- **Dataset**:
============================================================
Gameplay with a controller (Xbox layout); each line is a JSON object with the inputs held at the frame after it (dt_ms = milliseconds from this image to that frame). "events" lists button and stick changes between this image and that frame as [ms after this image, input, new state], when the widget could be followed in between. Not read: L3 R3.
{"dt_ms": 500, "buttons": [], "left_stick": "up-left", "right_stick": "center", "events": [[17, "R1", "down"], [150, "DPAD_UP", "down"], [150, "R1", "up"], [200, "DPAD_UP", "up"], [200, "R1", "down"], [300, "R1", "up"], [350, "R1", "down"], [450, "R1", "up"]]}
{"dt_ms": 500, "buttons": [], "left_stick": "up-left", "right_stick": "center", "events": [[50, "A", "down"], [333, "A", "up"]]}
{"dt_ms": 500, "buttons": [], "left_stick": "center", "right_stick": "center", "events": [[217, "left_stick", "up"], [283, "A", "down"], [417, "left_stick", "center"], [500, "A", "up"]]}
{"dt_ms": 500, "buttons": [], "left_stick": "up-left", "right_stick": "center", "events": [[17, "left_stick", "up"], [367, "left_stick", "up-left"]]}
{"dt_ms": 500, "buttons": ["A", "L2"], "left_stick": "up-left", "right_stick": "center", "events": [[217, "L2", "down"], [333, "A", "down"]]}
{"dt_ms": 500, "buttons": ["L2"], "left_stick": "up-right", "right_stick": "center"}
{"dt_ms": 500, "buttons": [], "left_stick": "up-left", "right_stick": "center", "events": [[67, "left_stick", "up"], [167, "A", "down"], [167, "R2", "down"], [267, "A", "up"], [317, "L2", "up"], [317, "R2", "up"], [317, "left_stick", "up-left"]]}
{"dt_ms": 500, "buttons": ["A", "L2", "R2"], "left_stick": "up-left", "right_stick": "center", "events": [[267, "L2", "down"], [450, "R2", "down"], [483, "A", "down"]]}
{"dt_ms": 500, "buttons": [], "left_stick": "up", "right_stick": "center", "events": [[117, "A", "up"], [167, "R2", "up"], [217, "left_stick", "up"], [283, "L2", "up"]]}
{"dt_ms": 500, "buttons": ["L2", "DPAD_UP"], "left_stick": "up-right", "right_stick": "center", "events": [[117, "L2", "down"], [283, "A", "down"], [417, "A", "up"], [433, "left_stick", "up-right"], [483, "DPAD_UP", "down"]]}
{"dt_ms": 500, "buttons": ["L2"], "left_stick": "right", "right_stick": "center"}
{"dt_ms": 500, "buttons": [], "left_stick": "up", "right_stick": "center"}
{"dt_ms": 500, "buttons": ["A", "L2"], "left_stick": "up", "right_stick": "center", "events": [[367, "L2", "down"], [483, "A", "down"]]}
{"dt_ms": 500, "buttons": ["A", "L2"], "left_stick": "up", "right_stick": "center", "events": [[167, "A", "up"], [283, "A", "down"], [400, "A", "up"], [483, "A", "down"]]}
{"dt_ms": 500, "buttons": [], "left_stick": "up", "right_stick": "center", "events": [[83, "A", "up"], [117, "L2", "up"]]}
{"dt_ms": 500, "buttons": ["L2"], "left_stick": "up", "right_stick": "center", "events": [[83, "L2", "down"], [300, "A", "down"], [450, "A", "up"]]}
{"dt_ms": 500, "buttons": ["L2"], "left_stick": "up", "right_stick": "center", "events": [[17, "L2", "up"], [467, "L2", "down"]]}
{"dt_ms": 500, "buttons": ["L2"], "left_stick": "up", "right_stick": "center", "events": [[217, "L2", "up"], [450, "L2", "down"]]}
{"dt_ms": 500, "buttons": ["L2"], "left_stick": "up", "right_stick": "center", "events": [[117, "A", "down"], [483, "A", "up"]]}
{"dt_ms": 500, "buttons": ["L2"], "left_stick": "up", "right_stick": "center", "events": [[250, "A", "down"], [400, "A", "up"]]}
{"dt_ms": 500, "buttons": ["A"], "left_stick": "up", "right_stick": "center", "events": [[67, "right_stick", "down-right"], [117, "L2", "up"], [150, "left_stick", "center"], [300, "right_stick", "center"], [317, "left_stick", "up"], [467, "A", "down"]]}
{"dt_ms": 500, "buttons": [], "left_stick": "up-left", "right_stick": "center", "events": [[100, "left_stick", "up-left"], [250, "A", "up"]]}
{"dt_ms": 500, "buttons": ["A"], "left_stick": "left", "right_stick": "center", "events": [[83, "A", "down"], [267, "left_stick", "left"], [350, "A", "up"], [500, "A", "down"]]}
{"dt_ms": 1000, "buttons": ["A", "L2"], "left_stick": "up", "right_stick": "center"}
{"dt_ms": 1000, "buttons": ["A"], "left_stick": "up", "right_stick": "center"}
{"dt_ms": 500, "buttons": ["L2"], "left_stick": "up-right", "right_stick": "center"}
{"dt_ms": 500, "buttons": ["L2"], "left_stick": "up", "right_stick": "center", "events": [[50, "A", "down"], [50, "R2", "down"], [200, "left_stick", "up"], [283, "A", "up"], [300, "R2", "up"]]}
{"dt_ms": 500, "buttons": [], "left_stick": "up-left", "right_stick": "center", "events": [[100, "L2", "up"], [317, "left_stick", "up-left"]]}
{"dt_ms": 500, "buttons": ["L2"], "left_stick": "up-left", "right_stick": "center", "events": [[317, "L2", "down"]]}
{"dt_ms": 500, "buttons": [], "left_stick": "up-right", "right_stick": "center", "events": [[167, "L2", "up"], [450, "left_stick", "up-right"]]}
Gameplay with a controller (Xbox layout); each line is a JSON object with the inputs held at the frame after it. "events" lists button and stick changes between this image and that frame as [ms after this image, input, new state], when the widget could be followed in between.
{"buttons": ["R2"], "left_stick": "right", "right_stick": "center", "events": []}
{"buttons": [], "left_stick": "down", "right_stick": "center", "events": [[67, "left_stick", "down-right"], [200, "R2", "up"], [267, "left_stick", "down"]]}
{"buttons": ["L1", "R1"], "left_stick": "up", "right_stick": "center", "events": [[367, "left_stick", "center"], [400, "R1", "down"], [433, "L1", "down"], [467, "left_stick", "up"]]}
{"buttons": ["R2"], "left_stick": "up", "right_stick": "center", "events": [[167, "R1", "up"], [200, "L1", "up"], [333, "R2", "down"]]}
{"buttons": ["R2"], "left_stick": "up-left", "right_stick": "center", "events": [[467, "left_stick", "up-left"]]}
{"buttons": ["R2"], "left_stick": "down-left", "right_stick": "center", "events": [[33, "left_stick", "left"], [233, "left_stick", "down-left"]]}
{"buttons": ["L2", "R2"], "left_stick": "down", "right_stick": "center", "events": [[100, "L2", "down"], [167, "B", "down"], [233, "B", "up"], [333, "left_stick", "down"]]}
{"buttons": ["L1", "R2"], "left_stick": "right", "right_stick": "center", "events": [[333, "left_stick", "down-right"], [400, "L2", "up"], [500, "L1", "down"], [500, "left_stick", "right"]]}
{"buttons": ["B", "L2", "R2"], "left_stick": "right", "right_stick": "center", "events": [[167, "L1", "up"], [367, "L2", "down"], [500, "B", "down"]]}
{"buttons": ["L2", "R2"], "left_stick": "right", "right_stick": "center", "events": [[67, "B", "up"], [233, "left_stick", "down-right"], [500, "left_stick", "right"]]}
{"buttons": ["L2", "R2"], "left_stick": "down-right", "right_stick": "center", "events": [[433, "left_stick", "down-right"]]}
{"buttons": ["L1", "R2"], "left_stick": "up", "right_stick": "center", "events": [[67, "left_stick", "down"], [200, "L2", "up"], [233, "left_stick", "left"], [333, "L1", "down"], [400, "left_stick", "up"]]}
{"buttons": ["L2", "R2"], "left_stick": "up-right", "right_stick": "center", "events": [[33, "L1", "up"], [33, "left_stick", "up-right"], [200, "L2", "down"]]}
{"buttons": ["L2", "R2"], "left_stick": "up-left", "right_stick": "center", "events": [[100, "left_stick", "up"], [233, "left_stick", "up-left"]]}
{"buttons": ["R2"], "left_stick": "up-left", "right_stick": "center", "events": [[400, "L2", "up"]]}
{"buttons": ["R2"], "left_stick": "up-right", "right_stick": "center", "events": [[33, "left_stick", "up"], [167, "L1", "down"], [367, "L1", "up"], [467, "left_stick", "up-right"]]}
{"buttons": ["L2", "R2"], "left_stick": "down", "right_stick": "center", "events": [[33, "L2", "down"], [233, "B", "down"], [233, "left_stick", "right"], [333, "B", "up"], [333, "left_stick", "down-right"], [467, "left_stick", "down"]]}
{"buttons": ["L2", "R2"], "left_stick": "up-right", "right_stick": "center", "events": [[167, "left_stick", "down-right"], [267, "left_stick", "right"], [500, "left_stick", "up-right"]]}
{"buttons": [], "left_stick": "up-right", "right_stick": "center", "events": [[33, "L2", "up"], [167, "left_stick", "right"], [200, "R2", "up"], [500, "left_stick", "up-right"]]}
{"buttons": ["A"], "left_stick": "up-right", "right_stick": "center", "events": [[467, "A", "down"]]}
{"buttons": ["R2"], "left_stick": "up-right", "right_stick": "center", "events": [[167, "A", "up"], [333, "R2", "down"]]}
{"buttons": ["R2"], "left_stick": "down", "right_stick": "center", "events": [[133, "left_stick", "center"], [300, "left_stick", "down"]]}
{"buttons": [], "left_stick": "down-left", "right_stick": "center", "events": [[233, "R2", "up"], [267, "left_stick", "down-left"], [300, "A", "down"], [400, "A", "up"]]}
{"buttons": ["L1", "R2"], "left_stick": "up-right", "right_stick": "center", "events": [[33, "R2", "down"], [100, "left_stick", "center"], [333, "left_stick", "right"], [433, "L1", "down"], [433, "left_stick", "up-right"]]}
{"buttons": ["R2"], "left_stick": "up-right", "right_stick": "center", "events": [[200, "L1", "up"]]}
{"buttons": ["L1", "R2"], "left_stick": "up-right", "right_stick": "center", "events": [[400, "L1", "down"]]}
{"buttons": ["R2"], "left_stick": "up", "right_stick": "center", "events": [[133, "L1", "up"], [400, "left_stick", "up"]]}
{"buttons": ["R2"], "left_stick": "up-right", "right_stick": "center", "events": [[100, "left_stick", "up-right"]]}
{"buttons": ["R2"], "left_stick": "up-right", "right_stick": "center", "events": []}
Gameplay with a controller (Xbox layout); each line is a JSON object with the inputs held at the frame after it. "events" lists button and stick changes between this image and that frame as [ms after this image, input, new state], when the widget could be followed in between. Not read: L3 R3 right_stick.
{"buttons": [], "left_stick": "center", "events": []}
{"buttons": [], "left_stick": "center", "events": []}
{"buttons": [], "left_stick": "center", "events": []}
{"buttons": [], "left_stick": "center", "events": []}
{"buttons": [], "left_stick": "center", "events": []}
============================================================
- **Required work**:
Scan the listing above, and wherever a line holds the string "read", copy that line.

- **Answer to this exercise**:
Gameplay with a controller (Xbox layout); each line is a JSON object with the inputs held at the frame after it (dt_ms = milliseconds from this image to that frame). "events" lists button and stick changes between this image and that frame as [ms after this image, input, new state], when the widget could be followed in between. Not read: L3 R3.
Gameplay with a controller (Xbox layout); each line is a JSON object with the inputs held at the frame after it. "events" lists button and stick changes between this image and that frame as [ms after this image, input, new state], when the widget could be followed in between. Not read: L3 R3 right_stick.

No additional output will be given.